I believe in a god beyond myself, who incorporates me, who I am a manifestation of. I believe that I have a direct connection to this divine entity, which I can separate my consciousness from, but not my essence. As I grow in awareness of this intrinsic relationship, it becomes less necessary to try and visualize it in a personified form. I begin to see it in all form and in all formlessness. I relax and allow communion with this formless One to guide me, and as I follow the guidance I am drawn closer still and more is offered. Or rather, I become more capable of recognizing what is offered. I am blessed with gifts of uncanny timing and direction. I am shown signs written in the sky. I am granted true visions. I am directed to random people bearing gifts and messages.

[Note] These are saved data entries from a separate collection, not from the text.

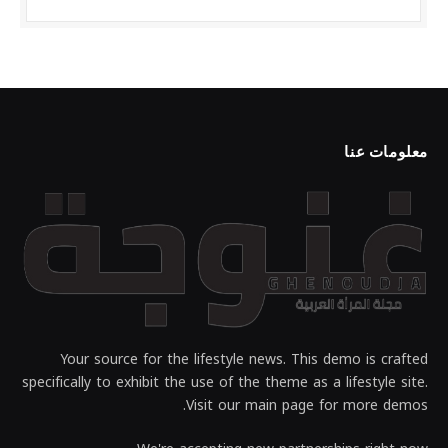
معلومات عنا
Your source for the lifestyle news. This demo is crafted
specifically to exhibit the use of the theme as a lifestyle site.
Visit our main page for more demos.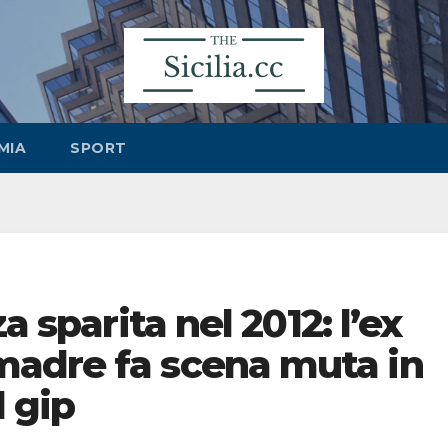
MIA
SPORT
a sparita nel 2012: l’ex
adre fa scena muta in
l gip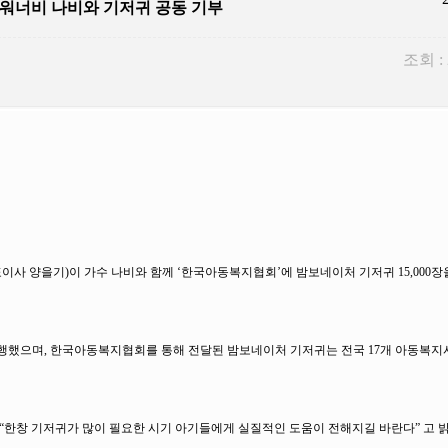
G워너비 나비와 기저귀 공동 기부
조회 :
사 양을기)이 가수 나비와 함께 ‘한국아동복지협회’에 밤보네이처 기저귀 15,000
행했으며, 한국아동복지협회를 통해 전달된 밤보네이처 기저귀는 전국 17개 아동복지
며 “한창 기저귀가 많이 필요한 시기 아기들에게 실질적인 도움이 전해지길 바란다” 고 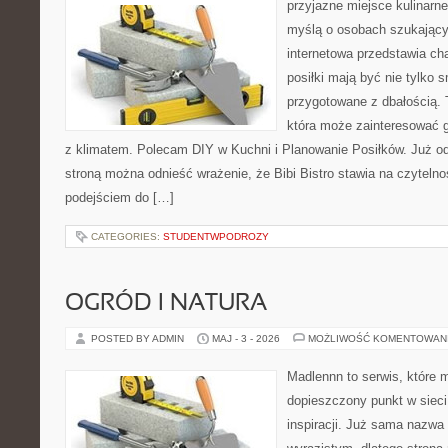
przyjazne miejsce kulinarne
myślą o osobach szukający
internetowa przedstawia cha
posiłki mają być nie tylko 
przygotowane z dbałością. 
która może zainteresować g
z klimatem. Polecam DIY w Kuchni i Planowanie Posiłków. Już o
stroną można odnieść wrażenie, że Bibi Bistro stawia na czyteln
podejściem do […]
CATEGORIES:
STUDENTWPODROZY
OGRÓD I NATURA
POSTED BY ADMIN
MAJ - 3 - 2026
MOŻLIWOŚĆ KOMENTOWAN
Madlennn to serwis, które 
dopieszczony punkt w sieci
inspiracji. Już sama nazwa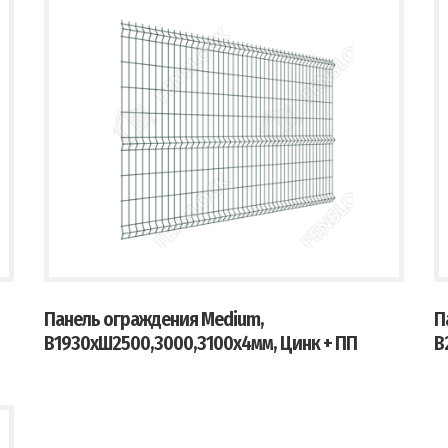
Панель ограждения Medium,
П
В1930хШ2500,3000,3100х4мм, Цинк + ПП
В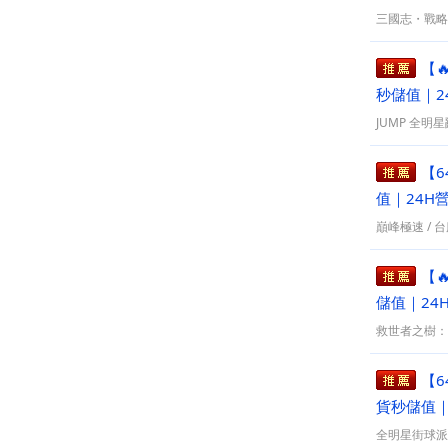
Artale楓之谷懷舊版
三國志・戰略
其他手遊
RO 仙境傳說：世界之旅
【
AION2
秒儲值｜2
天堂：經典版
JUMP 全明
楓星：楓之谷懷舊版
【6
值｜24H
巔峰極速
/
台
【
儲值｜24
救世者之樹：
【6
貨秒儲值｜
全明星街球派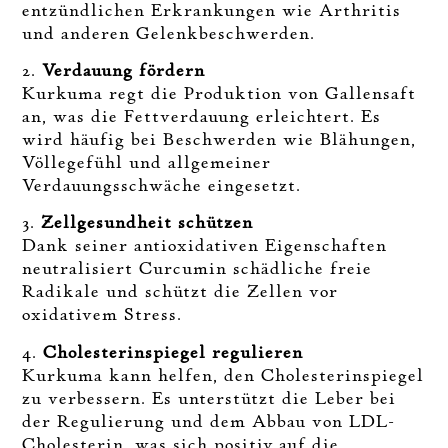
entzündlichen Erkrankungen wie Arthritis
und anderen Gelenkbeschwerden.
2.
Verdauung fördern
Kurkuma regt die Produktion von Gallensaft
an, was die Fettverdauung erleichtert. Es
wird häufig bei Beschwerden wie Blähungen,
Völlegefühl und allgemeiner
Verdauungsschwäche eingesetzt.
3.
Zellgesundheit schützen
Dank seiner antioxidativen Eigenschaften
neutralisiert Curcumin schädliche freie
Radikale und schützt die Zellen vor
oxidativem Stress.
4.
Cholesterinspiegel regulieren
Kurkuma kann helfen, den Cholesterinspiegel
zu verbessern. Es unterstützt die Leber bei
der Regulierung und dem Abbau von LDL-
Cholesterin, was sich positiv auf die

I believe that what I refer to as magick is a way of growing closer to the inner reality of the divine, and of manifesting the guidance I receive.
At those times when I have begun to lose awareness of this, my sense of alienation has been increased by my crying out in a state of unbalanced impatience and missing the answer in the echoes of that cry.
I believe in searching all sources for new ways of understanding, in stretching ourselves to encompass more of the reality we encounter instead of choosing to believe only that which reinforces preexisting ideologies. I also believe in filtering the nonsense out, when it proves to be such. I believe in a sane and compassionate embracing of all worldviews, with an objective eye ever open to the possibility that certain aspects of them were created from fear and not from love, or from expediency instead of responsible moral philosophy.
I believe that we all, gods and humans and everything, are experiencing continual learning and development and that this often necessitates some very unpleasant individual experiences. I tell that to people who ask why God allows disasters and wars and stuff. Nature requires destruction in order to create. It smashes itself and rebuilds from the particles.
The only thing that does not change is the infinitesimal speck at the center of it all that I mention in my Soapbox post, which I call God, capital ‘G’. All reality is emanations of that center, distance or extension is necessary for the speck to perceive It’s own being.
Everything else is just details, as far as I am concerned, which is why I can accept anything, though I may not condone it, because I do see all things as a part of that whole, which is self contained and already complete in its own development, saving only self recognition and understanding of its own nature, which is only possible when the limitations of time and space allow an extension of perception and consciousness where before there was pure Beingness. We are all God’s thoughts, feelings and sensations. We are God's mirror. We can see it in each other if we take the time to look, and that is, as a priestess, what I do. I try to dwell in constant awareness of this and promote and ecourage it everywhere i go. To acknowledge the divine within humanity but also to continue rising beyond human limits. As people lose their fear of their own power and beauty, humanity evolves spiritually.
Theres more, but lets stop there for now. Any thoughts?

2 Comments:

Blogger idnami said...

I look very forward to it. meanwhile i will work on the stuff you asked for. do you want my favorite place that i have BEEN on vacation or my favorite place to imagine going?

4:46 PM  
Blogger Duilliath Siondrake said...

It just struck me how much you sound like Ramtha lately..heehee.
That's not an insult by the way..
I have some movies of her as of late and she/he says the exact same thing.
PS- See the movie Brother's Grimm..you'll get a kick outta it, dear.